Monessen acquiring 246 tax-delinquent properties from county
By Rick Bruni Jr.
Published: Tuesday, Feb. 11, 2014, 1:06 a.m.
The City of Monessen's new administration is moving ahead with a plan to acquire hundreds of tax-delinquent properties from Westmoreland County.
Mayor Lou Mavrakis said after Monday's council work session that he's working with the Westmoreland County Department of Planning & Development to transfer 246 properties to the city in the next couple months.
Council approved a measure to acquire the properties in December under former Mayor Mary Jo Smith.
The county will receive $92,400 to cover administrative costs for the properties, 27 of which will be placed on a list for demolition, according to Councilman Josh Retos.
Mavrakis said the county will take an aerial picture of the city to catalog the properties, then meet with city officials to decide which homes will be demolished.
Five houses are already on a separate list for imminent demolition, Retos said.
“Once they come in, they will designate the houses for demolition and then we will decide which ones to tear down,” Mavrakis said.

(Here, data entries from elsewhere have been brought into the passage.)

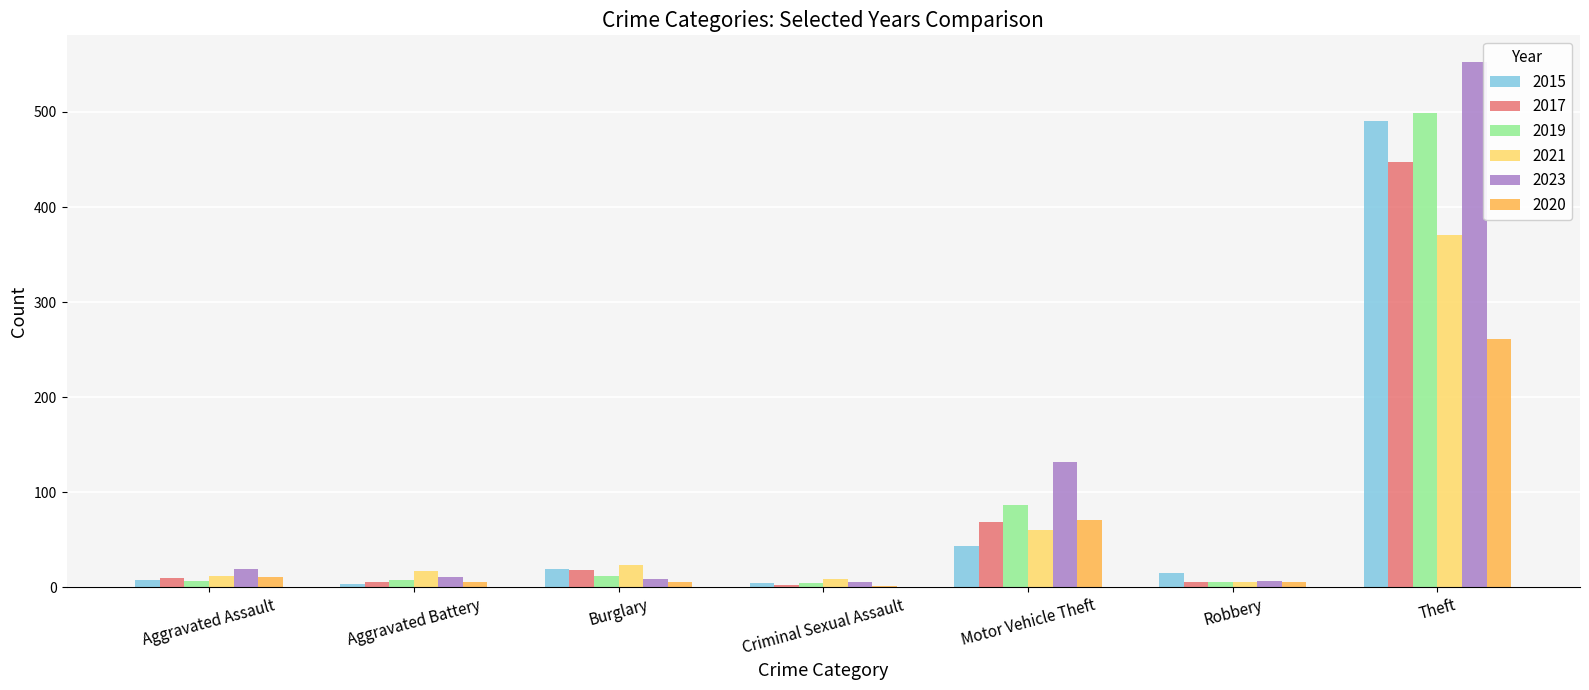

Where is 2021 nearest to the value 188?

Motor Vehicle Theft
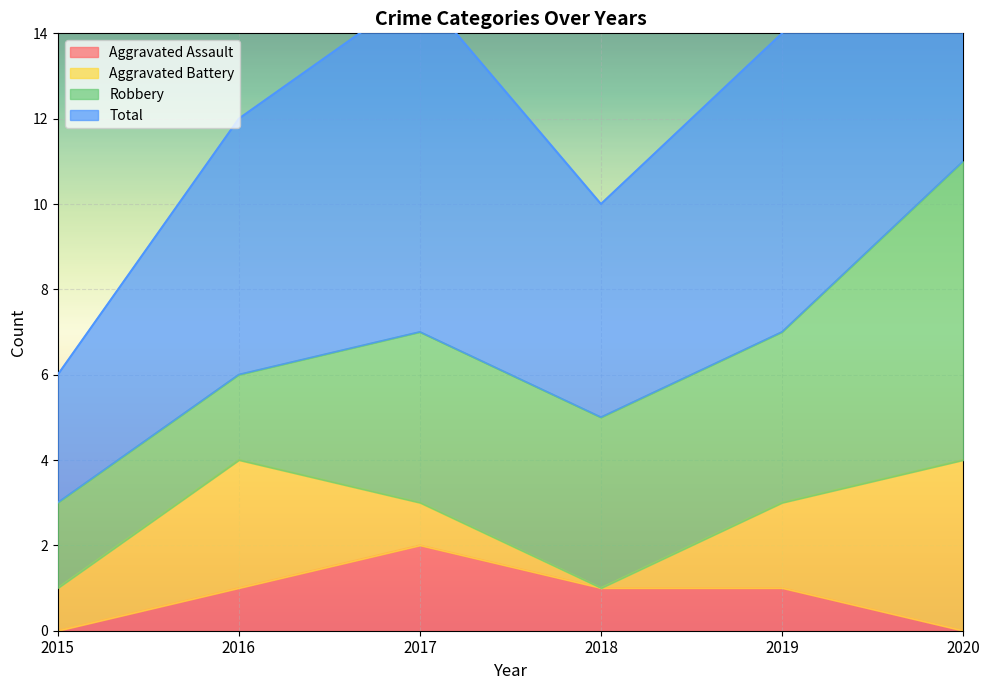

Count the Aggravated Assault values in the range 0 to 1.

5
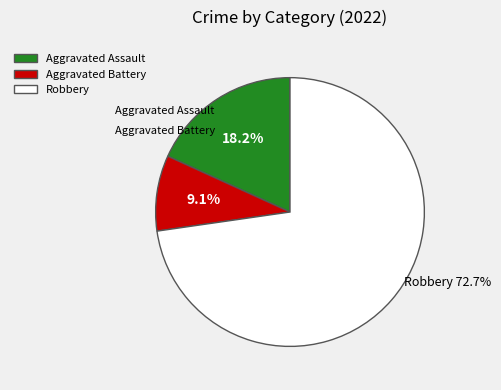

Is it true that Robbery is 61% of the pie?

False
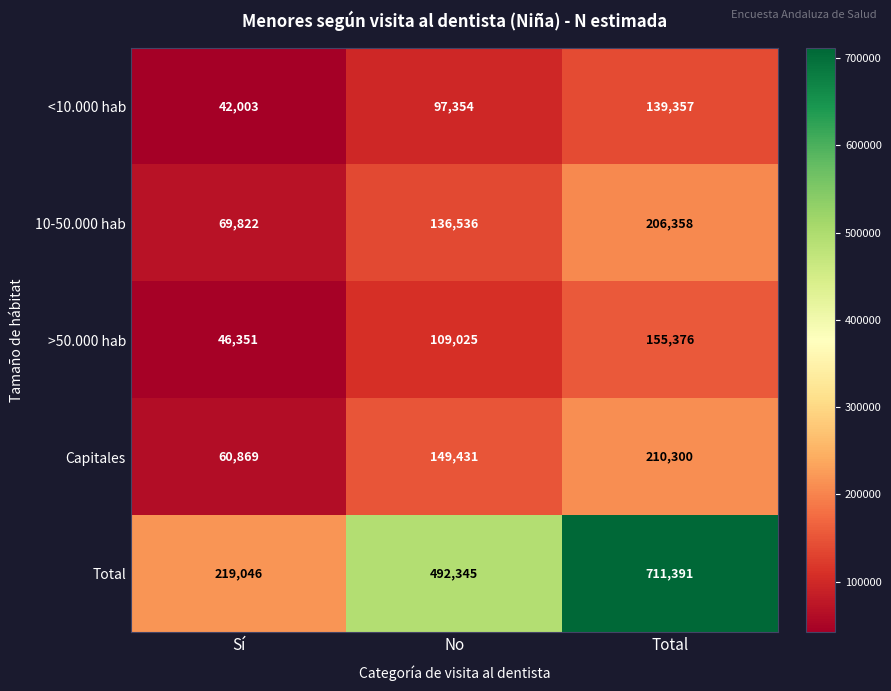

The value of <10.000 hab at No is 36161. True or false?

False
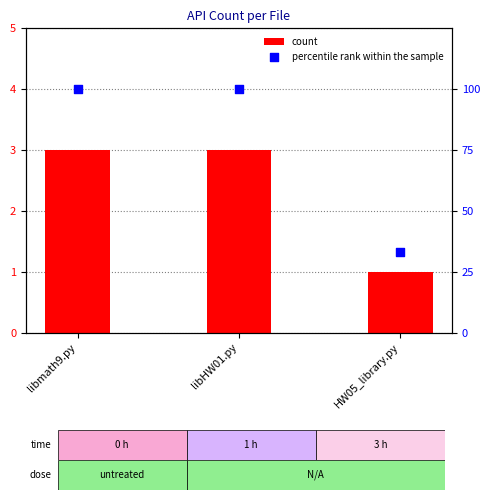

What are all the series names shown in the legend?

count, percentile rank within the sample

Mavrakis said $50,000 from the 2014 Community Development Block Grant will be marked for demolition work, adding “$50,000 isn't going to demolish much.”
The CDBG money still has to come through, and Mavrakis lamented that much has already been earmarked by the previous administration for parks and recreation, including $200,000 in matching funds to restore the City Park amphitheater.
Under Mavrakis' plan, properties that can be improved will be offered to neighboring property owners for purchase.
If those residents do not wish to purchase the properties, then they will be placed on the open market, Retos said.
In addition, the Mon Valley Initiative is planning to develop 13 apartment units in the former Eisenberg's department store on Schoonmaker Avenue.
The Mon Valley Initiative, which owns the building, is a nonprofit community and economic development group based in Homestead.
Retos said the city wants to first guarantee that no low-income or Section 8 housing units will be established in the building.
“They own the building; we don't a have a vested interest or a contract,” Retos said. “We're just saying, ‘We love your program, let's rock and roll.'”
On Wednesday, council plans to hire city businessman Donald “Buzzy” Byron as its full-time code enforcement officer for an approximate $40,000 annual salary.
The position has been open since Rich DiMascio resigned on Jan. 3.
Byron, who owns Buzzy Byron's Aquarium and Hobbies on Schoonmaker Avenue and has worked construction since 1973, said city officials approached him about taking the position.
However, Byron said his duties will quadruple and include work as a code enforcement officer, plumbing inspector, building inspector, demolition supervisor, and an in-house contractor.
Byron said he has to take a certification test in Harrisburg, adding he's already certified as a master plumber and has a contractor's license.
Byron said his construction company will continue to perform smaller jobs, but will no longer take on large-scale jobs because he is losing two longtime employees to health problems.
Council is expected to hire city resident Carole Baker as a full-time accounts and finance clerk at $9.50 per hour, without benefits, and Jamie Hurst as a part-time meter maid at $7.25 per hour.
Baker will replace Holly Minno, who was promoted to city clerk in January following the retirement of Rosalie Nicksich.
Mavrakis asked residents to be patient with snow removal after the city recently ran out of salt. Mavrakis said he's fielded numerous angry calls this past week, adding his wife, Glenda, had to miss a day of work last week because of poor road conditions.
Adding to the dilemma, two city trucks recently broke down and at least one might have to be replaced, Mavrakis said.
Minno said the city just received 250 tons of road salt and some additional anti-skid material. Retos added the city is now “capped” for its 2014 salt contract, which could present problems later in the year.
If the city needs any additional salt, it would have to pay the “going rate”, he said.
The city may look into borrowing salt from the state, but it involves a cumbersome application process and approval from several government agencies, Minno said.